Un siècle après sa naissance dans les ports ghanéens, le Highlife, souvent considéré comme l’ancêtre de la musique africaine moderne, vient d’être officiellement reconnu par l’UNESCO. Cette inscription sur la liste représentative du patrimoine culturel immatériel, annoncée récemment, marque une étape majeure pour ce genre musical emblématique du Ghana.

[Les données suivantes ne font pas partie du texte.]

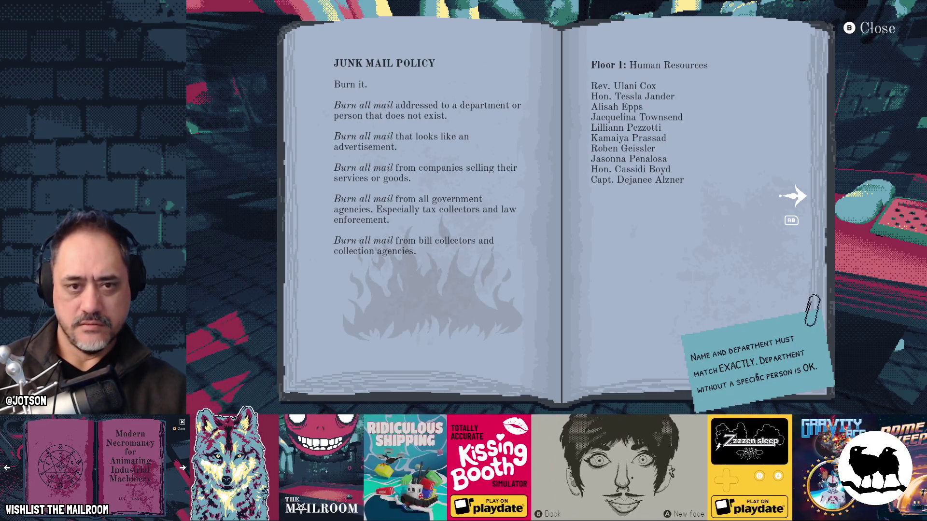
{"action": "key", "text": "Escape"}
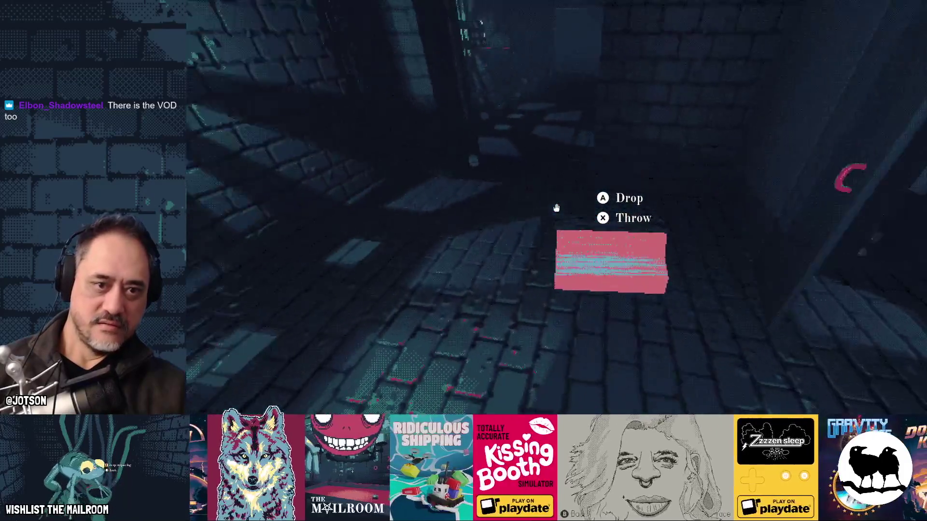
- Shuffle the boxes and set one down on the floor beside the hot furnace
{"action": "left_click", "coordinate": [556, 208]}
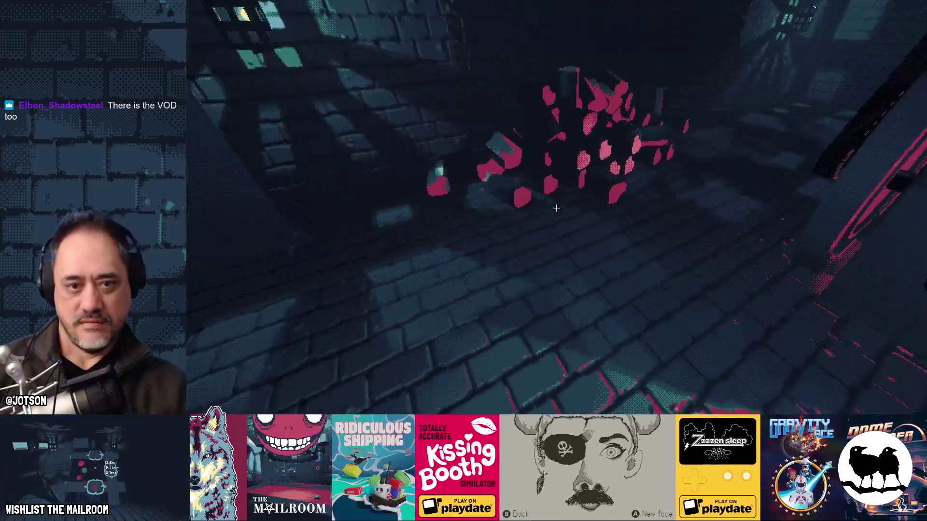
{"action": "left_click", "coordinate": [556, 208]}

Selon France 24, cette distinction consacre non seulement son héritage historique, mais aussi son influence durable sur les scènes musicales africaines et mondiales.
Ce qu'il faut retenir
- Le Highlife est né il y a environ un siècle dans les villes portuaires du Ghana, notamment Accra et Takoradi.

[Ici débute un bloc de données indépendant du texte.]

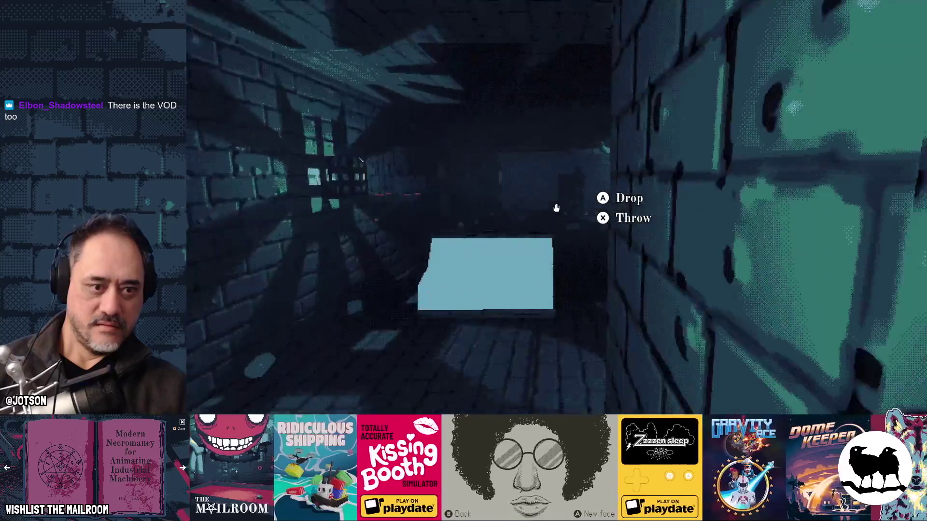
{"action": "left_click", "coordinate": [556, 208]}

- Il est reconnu comme l’un des piliers de la musique africaine moderne, ayant inspiré de nombreux artistes sur le continent.
- Cette inscription à l’UNESCO, officialisée en juillet 2026, est la première étape vers une reconnaissance plus large de son importance culturelle.
- Le Highlife mêle des influences traditionnelles africaines, jazz et musique latine, créant un style unique et reconnaissable.
- Cette distinction pourrait renforcer les initiatives de préservation et de promotion de ce patrimoine musical.
Un genre musical né dans l’effervescence des ports coloniaux
Le Highlife est apparu au début du XXe siècle dans les villes portuaires ghanéennes, alors sous domination coloniale britannique. Ce contexte historique a joué un rôle clé dans sa formation. Les marins, les travailleurs portuaires et les communautés locales ont progressivement façonné ce style, en intégrant des rythmes traditionnels africains à des instruments importés comme la guitare, le piano ou le saxophone. Selon France 24, le nom même du genre viendrait de l’expression « high life », désignant un mode de vie associé aux élites coloniales, mais aussi à l’idée d’un art accessible à tous.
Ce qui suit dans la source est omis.